== DOCUMENT SEGMENT ==
--------------------------------

NTSB: Fatal fire started on California dive boat as crew sleptDec 2, 2019 01:31 PM
Santa Barbara Sheriff’s Office photo
The dive boat Conception burns off the coast of California’s Santa Cruz Island on Sept. 2. Thirty-three passengers and one crewmember died in the early morning fire, all of them trapped in the bunkroom below the main deck. The boat later sank.
Shortly after 0300 on Sept. 2, a crewmember aboard the dive vessel Conception awoke to an unusual sound. He left his bunk on the ship’s upper level and saw the galley, on the main deck below, engulfed in flames.
The fire intensified as five crew searched for a way into the burning compartment, below which 34 people were trapped in a bunkroom on the lower deck. Smoke, heat and flames made those efforts impossible, the crew told National Transportation Safety Board (NTSB) investigators.
The five surviving crew ultimately abandoned the ship, which was anchored just off the north side of California’s Santa Cruz Island. The vessel later burned to the waterline. Thirty-four people died, 33 of whom were guests on a diving excursion in the Channel Islands. One victim was a crewmember sleeping in the passenger bunkroom.
In the days that followed the incident, officials from vessel owner Truth Aquatics and the surviving crew gave detailed interviews to the NTSB. The agency used these details to produce a preliminary report that does not include the probable cause. Jennifer Homendy, an NTSB board member, said that likely won’t be available for more than a year.
“I am 100 percent confident our investigators will determine the cause of this fire, why it occurred, how it occurred, and what is needed to prevent it from happening again,” she said.
Homendy noted the agency won’t wait until the final report to suggest possible regulatory changes to safeguard against a similar tragedy. “If we find, as we have many times, any gaps in safety regulations, we issue recommendations to strengthen them,” she said.
NTSB investigator Jennifer Homendy and Coast Guard Capt. Jason Neubauer tour the lower berthing area of Vision, a sister vessel to Conception, on Sept. 4 in Santa Barbara Harbor. Access to the galley above is via a narrow ladderwell and an emergency escape hatch.

--------------------------------

== DATA RECORDS ==
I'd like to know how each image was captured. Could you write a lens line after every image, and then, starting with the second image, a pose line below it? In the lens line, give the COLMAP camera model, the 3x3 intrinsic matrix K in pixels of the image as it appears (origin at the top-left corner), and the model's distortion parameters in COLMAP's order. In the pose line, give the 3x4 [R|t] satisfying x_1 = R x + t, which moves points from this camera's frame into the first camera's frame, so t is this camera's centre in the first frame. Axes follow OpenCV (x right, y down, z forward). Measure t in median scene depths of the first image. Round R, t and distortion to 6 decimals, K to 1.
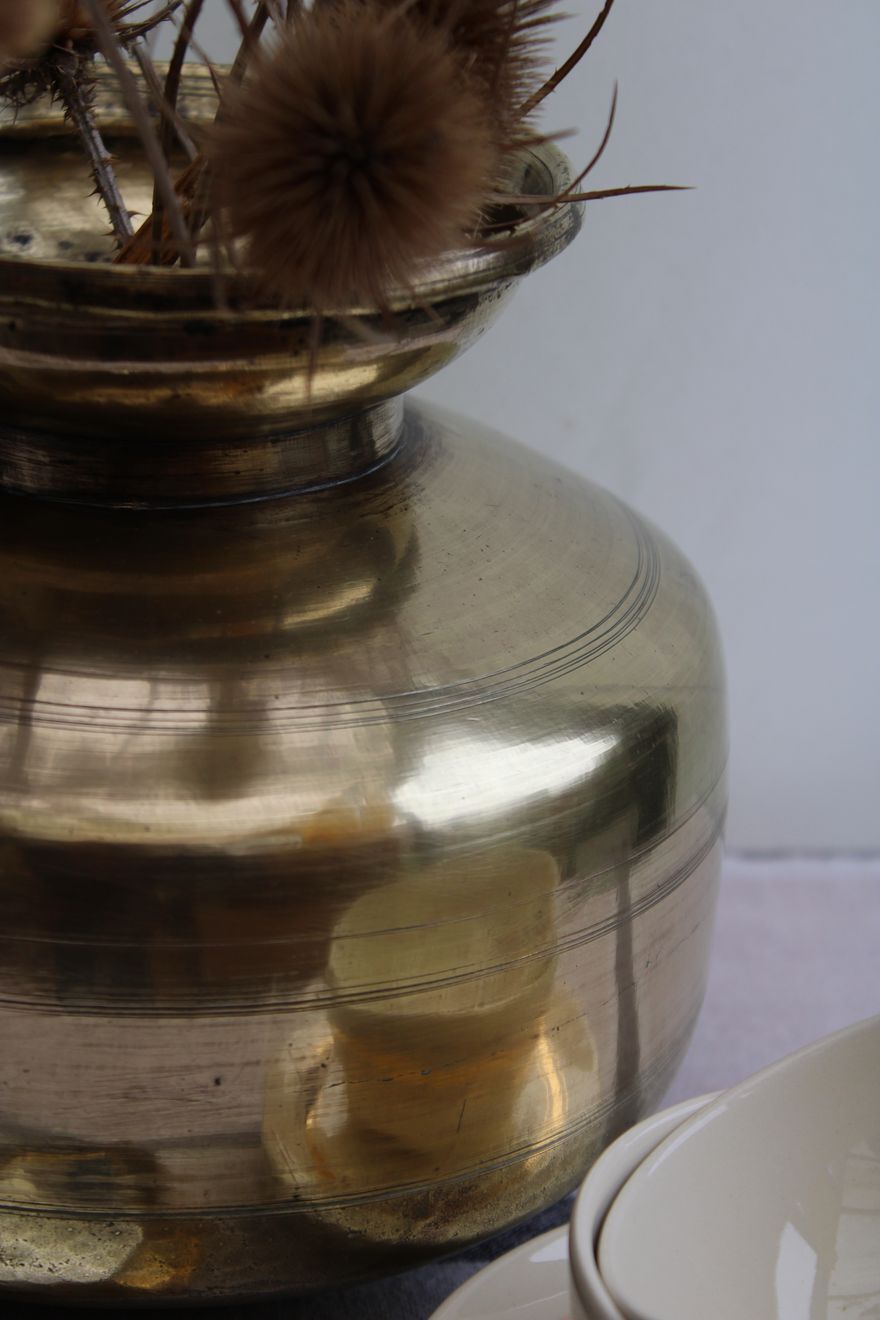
lens RADIAL K [[3109.4, 0, 440.0], [0, 3109.4, 660.0], [0, 0, 1]] dist [0.114132, -0.318995]
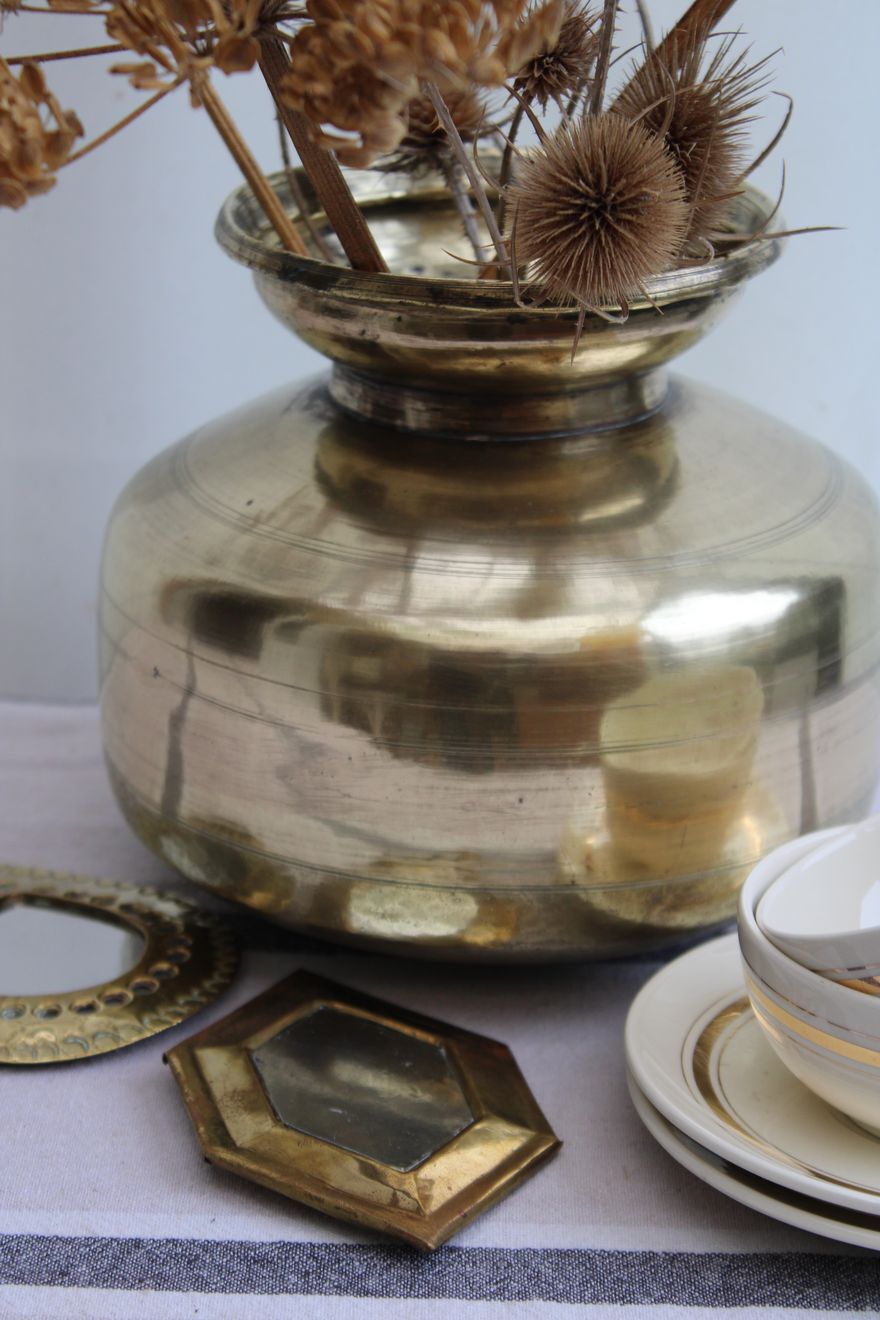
lens RADIAL K [[3109.4, 0, 440.0], [0, 3109.4, 660.0], [0, 0, 1]] dist [0.114132, -0.318995]
pose [[0.987649, 0.014704, -0.155989, 0.123401], [-0.018018, 0.999641, -0.019854, 0.090794], [0.155641, 0.022419, 0.987559, -0.516404]]
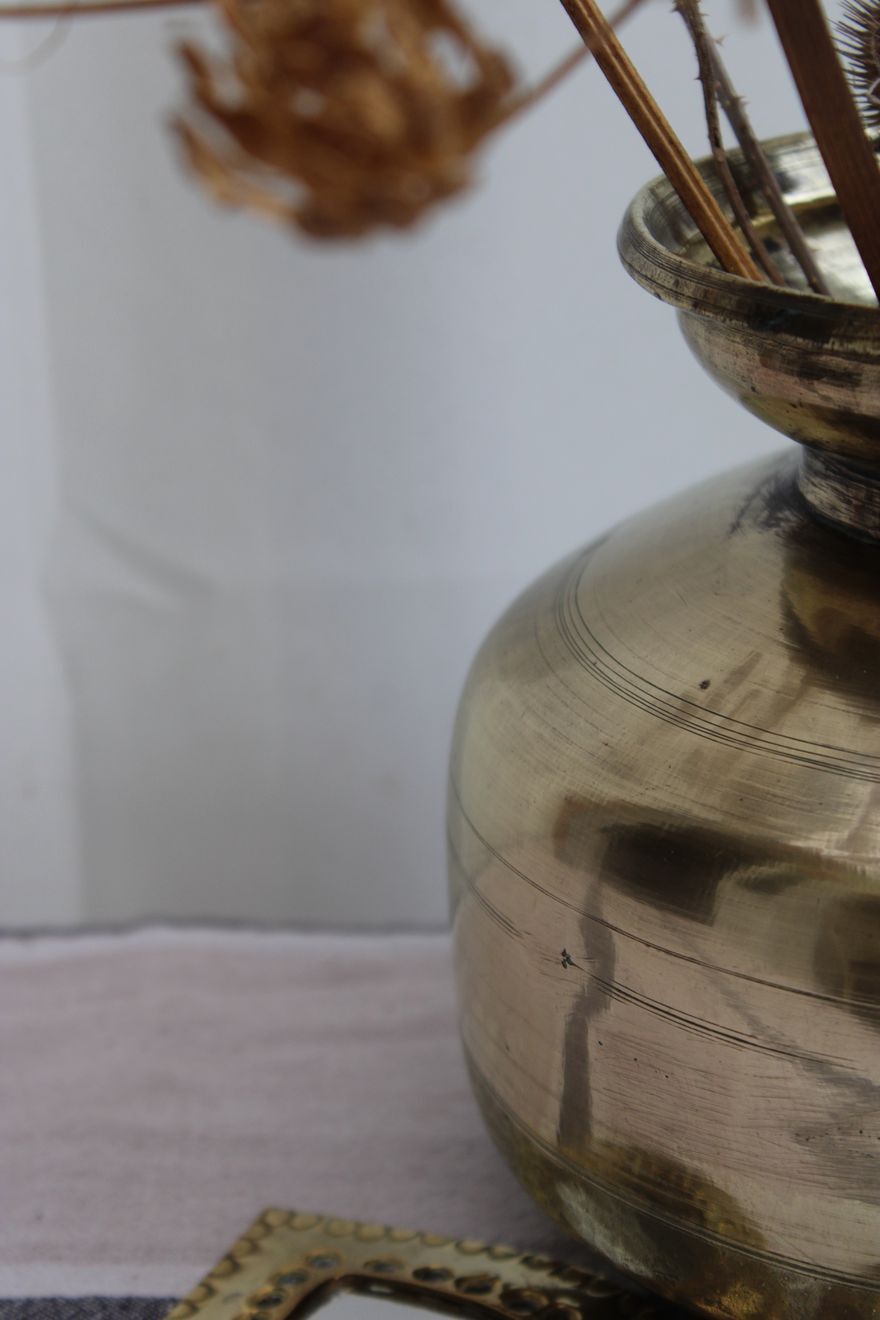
lens RADIAL K [[3109.4, 0, 440.0], [0, 3109.4, 660.0], [0, 0, 1]] dist [0.114132, -0.318995]
pose [[0.978884, -0.026228, -0.202728, -0.094033], [0.022388, 0.999524, -0.021212, -0.004383], [0.203188, 0.016226, 0.979005, 0.021106]]
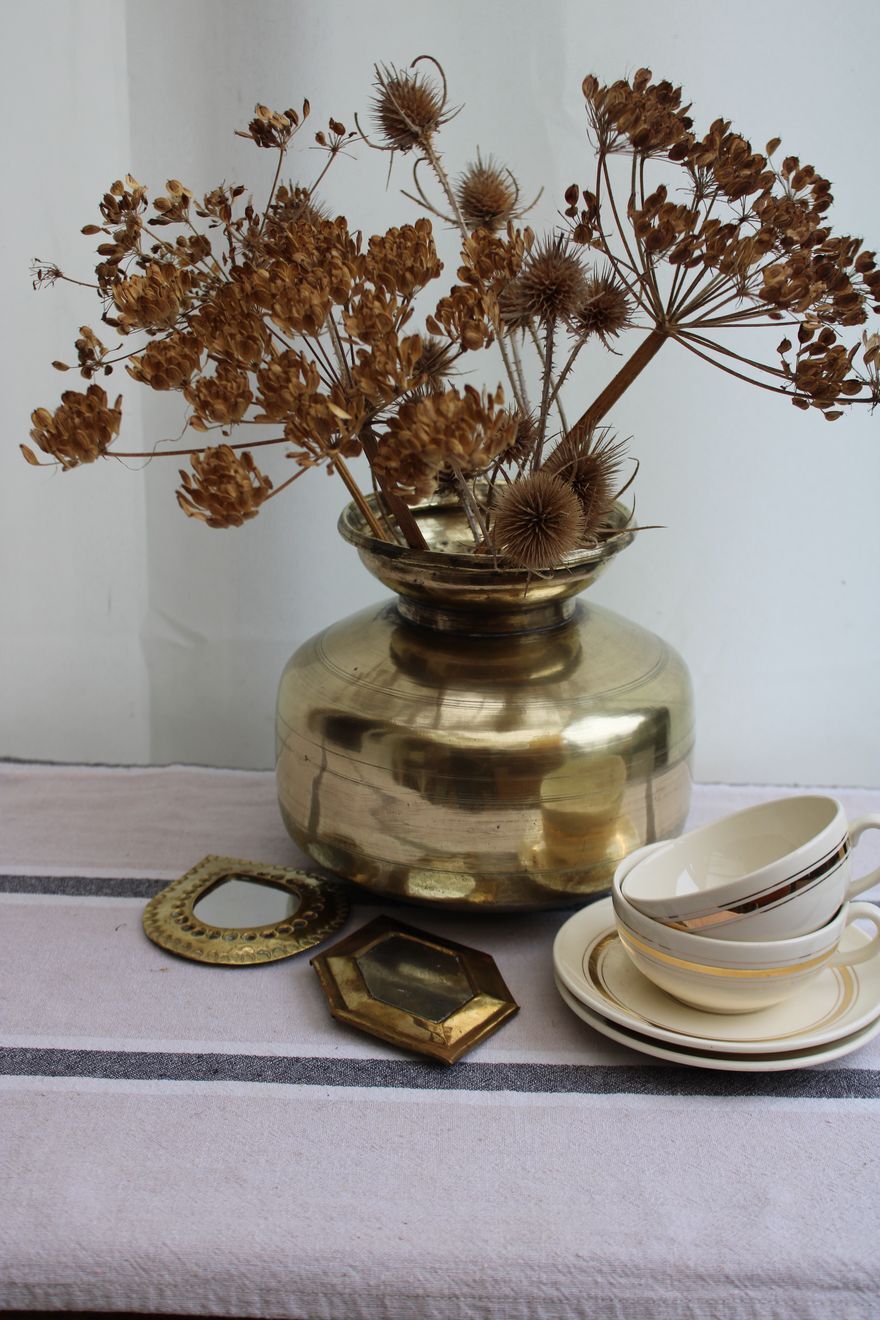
lens RADIAL K [[1763.7, 0, 440.0], [0, 1763.7, 660.0], [0, 0, 1]] dist [-0.046792, -0.008187]
pose [[0.985984, 0.008874, -0.166605, 0.143397], [-0.018490, 0.998245, -0.056260, 0.067524], [0.165813, 0.058552, 0.984417, -0.631639]]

--------------------------------

== TASKS FOR THIS EXERCISE ==
1: In the dive boat fire article, copy the passage between "The five surviving" and "the passenger bunkroom.", inclusive.
2: Translate this sentence from the dive boat fire article into Spanish: "The vessel later burned to the waterline."

== ANSWERS PER TASK ==
1:
The five surviving crew ultimately abandoned the ship, which was anchored just off the north side of California’s Santa Cruz Island. The vessel later burned to the waterline. Thirty-four people died, 33 of whom were guests on a diving excursion in the Channel Islands. One victim was a crewmember sleeping in the passenger bunkroom.

2: Más tarde, la embarcación se quemó hasta la línea de flotación.